About this task »
Below are several records. Retype exactly those lines running from the one with "(IQR) | | P value |" through the one with "(7.5-31.5) | .11 |", end lines included, and no others.

Extracted material »
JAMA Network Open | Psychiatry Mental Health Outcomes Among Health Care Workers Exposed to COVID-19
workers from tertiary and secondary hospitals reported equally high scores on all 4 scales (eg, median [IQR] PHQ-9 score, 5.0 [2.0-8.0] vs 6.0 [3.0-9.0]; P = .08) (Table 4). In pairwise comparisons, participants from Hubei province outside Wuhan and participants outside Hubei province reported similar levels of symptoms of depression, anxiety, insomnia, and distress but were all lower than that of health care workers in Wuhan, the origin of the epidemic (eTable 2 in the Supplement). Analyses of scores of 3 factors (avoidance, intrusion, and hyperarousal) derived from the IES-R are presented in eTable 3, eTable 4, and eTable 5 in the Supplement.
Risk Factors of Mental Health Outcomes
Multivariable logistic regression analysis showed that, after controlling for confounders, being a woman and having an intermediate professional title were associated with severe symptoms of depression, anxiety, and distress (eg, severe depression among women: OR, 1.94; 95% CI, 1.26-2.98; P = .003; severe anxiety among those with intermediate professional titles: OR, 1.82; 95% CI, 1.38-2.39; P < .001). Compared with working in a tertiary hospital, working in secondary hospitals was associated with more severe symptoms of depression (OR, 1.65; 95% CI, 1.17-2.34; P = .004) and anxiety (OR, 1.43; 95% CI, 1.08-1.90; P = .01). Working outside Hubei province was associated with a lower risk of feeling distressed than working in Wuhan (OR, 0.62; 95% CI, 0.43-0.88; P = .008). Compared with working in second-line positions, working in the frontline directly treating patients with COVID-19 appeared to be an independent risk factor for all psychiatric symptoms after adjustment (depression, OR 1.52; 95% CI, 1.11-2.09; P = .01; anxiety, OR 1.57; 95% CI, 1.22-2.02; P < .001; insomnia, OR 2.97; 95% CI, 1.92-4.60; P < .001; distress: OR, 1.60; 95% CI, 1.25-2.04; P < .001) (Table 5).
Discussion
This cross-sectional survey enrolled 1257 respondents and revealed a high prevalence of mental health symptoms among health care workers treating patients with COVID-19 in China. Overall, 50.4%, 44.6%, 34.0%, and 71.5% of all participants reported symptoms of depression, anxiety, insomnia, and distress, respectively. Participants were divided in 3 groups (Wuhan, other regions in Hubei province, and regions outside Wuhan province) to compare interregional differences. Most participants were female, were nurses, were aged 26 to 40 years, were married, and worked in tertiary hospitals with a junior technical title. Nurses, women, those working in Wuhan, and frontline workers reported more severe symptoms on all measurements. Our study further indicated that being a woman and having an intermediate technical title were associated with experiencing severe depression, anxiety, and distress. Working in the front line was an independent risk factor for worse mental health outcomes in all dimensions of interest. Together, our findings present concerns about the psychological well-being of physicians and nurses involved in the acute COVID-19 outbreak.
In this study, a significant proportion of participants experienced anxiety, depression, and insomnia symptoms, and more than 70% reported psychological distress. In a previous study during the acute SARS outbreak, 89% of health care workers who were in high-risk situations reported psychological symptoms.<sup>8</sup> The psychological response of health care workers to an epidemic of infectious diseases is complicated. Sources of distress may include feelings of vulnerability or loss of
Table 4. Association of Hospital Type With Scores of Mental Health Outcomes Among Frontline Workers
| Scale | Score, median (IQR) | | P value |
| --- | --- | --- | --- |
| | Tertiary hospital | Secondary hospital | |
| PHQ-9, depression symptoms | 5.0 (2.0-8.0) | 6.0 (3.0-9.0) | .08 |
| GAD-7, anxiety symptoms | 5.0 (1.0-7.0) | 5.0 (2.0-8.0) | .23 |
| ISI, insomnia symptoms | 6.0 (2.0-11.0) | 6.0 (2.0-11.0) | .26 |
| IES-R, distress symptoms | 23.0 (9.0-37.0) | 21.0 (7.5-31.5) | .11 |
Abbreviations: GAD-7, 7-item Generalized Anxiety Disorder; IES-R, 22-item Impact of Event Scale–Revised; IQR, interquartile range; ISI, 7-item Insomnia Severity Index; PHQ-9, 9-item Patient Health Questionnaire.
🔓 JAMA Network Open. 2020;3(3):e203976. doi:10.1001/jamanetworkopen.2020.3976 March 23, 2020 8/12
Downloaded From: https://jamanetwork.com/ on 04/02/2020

Response to the exercise »
| Scale | Score, median (IQR) | | P value |
| --- | --- | --- | --- |
| | Tertiary hospital | Secondary hospital | |
| PHQ-9, depression symptoms | 5.0 (2.0-8.0) | 6.0 (3.0-9.0) | .08 |
| GAD-7, anxiety symptoms | 5.0 (1.0-7.0) | 5.0 (2.0-8.0) | .23 |
| ISI, insomnia symptoms | 6.0 (2.0-11.0) | 6.0 (2.0-11.0) | .26 |
| IES-R, distress symptoms | 23.0 (9.0-37.0) | 21.0 (7.5-31.5) | .11 |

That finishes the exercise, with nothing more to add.